[aspell-devel] How Aspell Works (Repost)

aspell-devel
[Date Prev][Date Next][Thread Prev][Thread Next][Date Index][Thread Index]
[aspell-devel] How Aspell Works (Repost)

From:	Kevin Atkinson
Subject:	[aspell-devel] How Aspell Works (Repost)
Date:	Mon, 13 Nov 2006 17:30:55 -0700 (MST)
Reposting so that the correctly format version gets in the archive.


Date: Fri, 30 Sep 2005 06:21:54 -0600 (MDT)
From: Kevin Atkinson <address@hidden>
Subject: How Aspell Works: Part 1: The Compiled Dictionary Format

The details of how Aspell really works is a mystery to most everyone but me.
So I thought it is finally time to fully explain Aspell's core algorithms
and data structures.  In doing so I hope people will appreciate the amount
of cleverness I put into it, and perhapses be able to improve it even more
in the future.  However, doing so will take some time.  Thus I will be
explaining it in small segments.  This information will eventually be
included in the Aspell source in one form or another.

In this part I will explain how the data is laid out in the compiled
dictionary for Aspell 0.60.  Source file: readonly_ws.cpp

Aspell's main word list is laid out as follows:

* header
* jump table for editdist 1
* jump table for editdist 2
* data block
* hash table

There is nothing particular interesting about the header.  Just a bunch of
meta information.  I will get back to the jump tables.

Words in the data block are grouped based on the soundslike.  Each group is
as follows:
    <8 bit: offset to next item><8 bit: soundslike
size><soundslike><null><words>
Each word group is as follows:
    <8 bit: flags><8 bit: offset to next word><8 bit: word size><word><null>
    [<affix info><null>]
The offset for the final word in each group points to the next word in the
following group.  The offset for the final word and soundslike group in the
dictionary is 0.

I made some previsions for additional info to be stored with the word but
for simplicity I will leave it out.  If soundslike data is not used than the
soundslike block it not used.

* _Data_
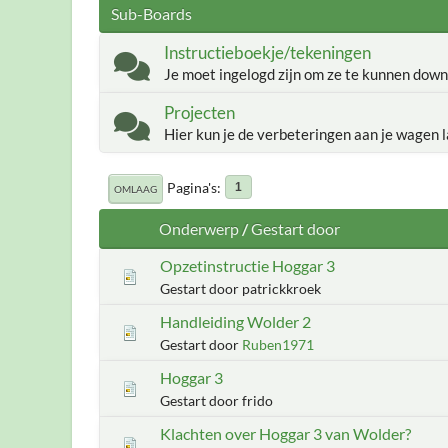
Sub-Boards
Instructieboekje/tekeningen
Je moet ingelogd zijn om ze te kunnen down
Projecten
Hier kun je de verbeteringen aan je wagen l
Pagina's
1
OMLAAG
Onderwerp
/
Gestart door
Opzetinstructie Hoggar 3
Gestart door patrickkroek
Handleiding Wolder 2
Gestart door
Ruben1971
Hoggar 3
Gestart door frido
Klachten over Hoggar 3 van Wolder?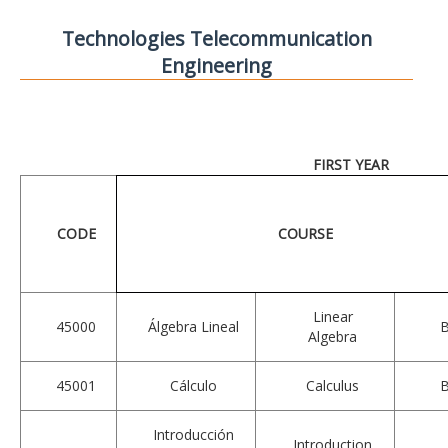
Technologies Telecommunication
Engineering
FIRST YEAR
CODE
COURSE
Linear
45000
Álgebra Lineal
Algebra
45001
Cálculo
Calculus
Introducción
Introduction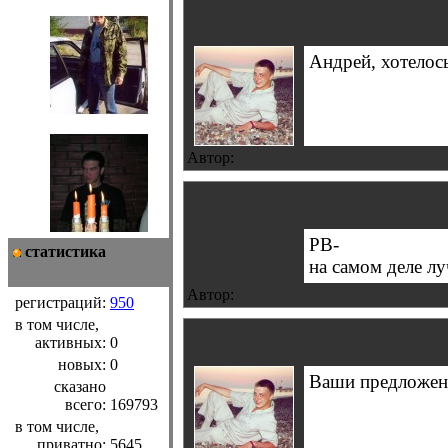
Андрей, хотелос
Автор:
РВ-
статистика
на самом деле л
Автор:
регистраций:
950
в том числе,
активных:
0
новых:
0
Ваши предложен
сказано
всего:
169793
в том числе,
приватно:
5645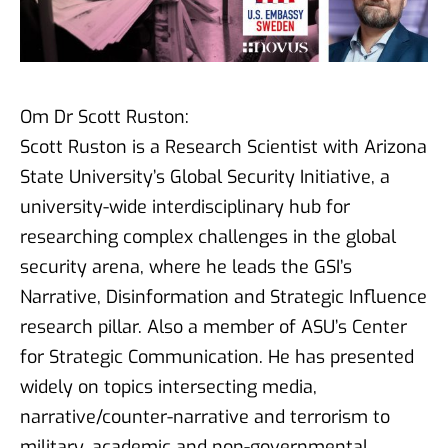
Om Dr Scott Ruston:
Scott Ruston is a Research Scientist with Arizona
State University’s Global Security Initiative, a
university-wide interdisciplinary hub for
researching complex challenges in the global
security arena, where he leads the GSI’s
Narrative, Disinformation and Strategic Influence
research pillar. Also a member of ASU’s Center
for Strategic Communication. He has presented
widely on topics intersecting media,
narrative/counter-narrative and terrorism to
military, academic and non-governmental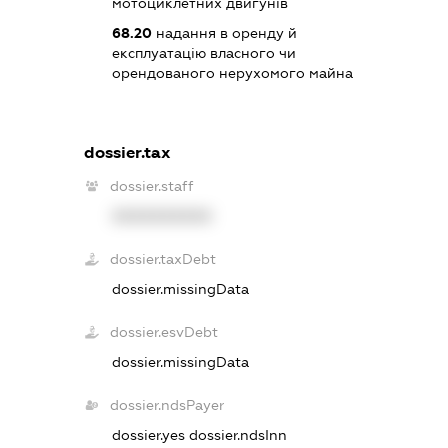
мотоциклетних двигунів
68.20
надання в оренду й
експлуатацію власного чи
орендованого нерухомого майна
dossier.tax
dossier.staff
XXXXXXXXXX
dossier.taxDebt
dossier.missingData
dossier.esvDebt
dossier.missingData
dossier.ndsPayer
dossier.yes
dossier.ndsInn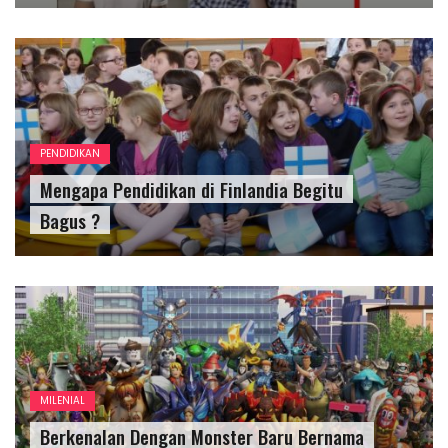
PENDIDIKAN
Mengapa Pendidikan di Finlandia Begitu
Bagus ?
MILENIAL
Berkenalan Dengan Monster Baru Bernama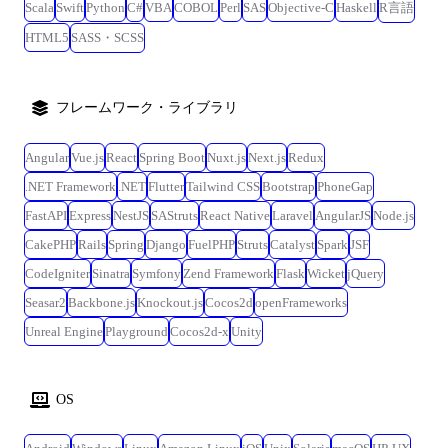
Scala
Swift
Python
C#
VBA
COBOL
Perl
SAS
Objective-C
Haskell
R言語
HTML5
SASS・SCSS
フレームワーク・ライブラリ
Angular
Vue.js
React
Spring Boot
Nuxt.js
Next.js
Redux
.NET Framework
.NET
Flutter
Tailwind CSS
Bootstrap
PhoneGap
FastAPI
Express
NestJS
SAStruts
React Native
Laravel
AngularJS
Node.js
CakePHP
Rails
Spring
Django
FuelPHP
Struts
Catalyst
Spark
JSF
CodeIgniter
Sinatra
Symfony
Zend Framework
Flask
Wicket
jQuery
Seasar2
Backbone.js
Knockout.js
Cocos2d
openFrameworks
Unreal Engine
Playground
Cocos2d-x
Unity
OS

* _List of tasks_
a. From the Aspell post, list the parts of Aspell's main word list in the order they are laid out.
b. In the Aspell post, change "mystery" to "puzzle" and write out everything from "Date: Fri, 30" down to "everyone but me.".
Rely only on the Aspell post above.

* _Answer set_
a.
1. header
2. jump table for editdist 1
3. jump table for editdist 2
4. data block
5. hash table

b.
Date: Fri, 30 Sep 2005 06:21:54 -0600 (MDT)
From: Kevin Atkinson <address@hidden>
Subject: How Aspell Works: Part 1: The Compiled Dictionary Format

The details of how Aspell really works is a puzzle to most everyone but me.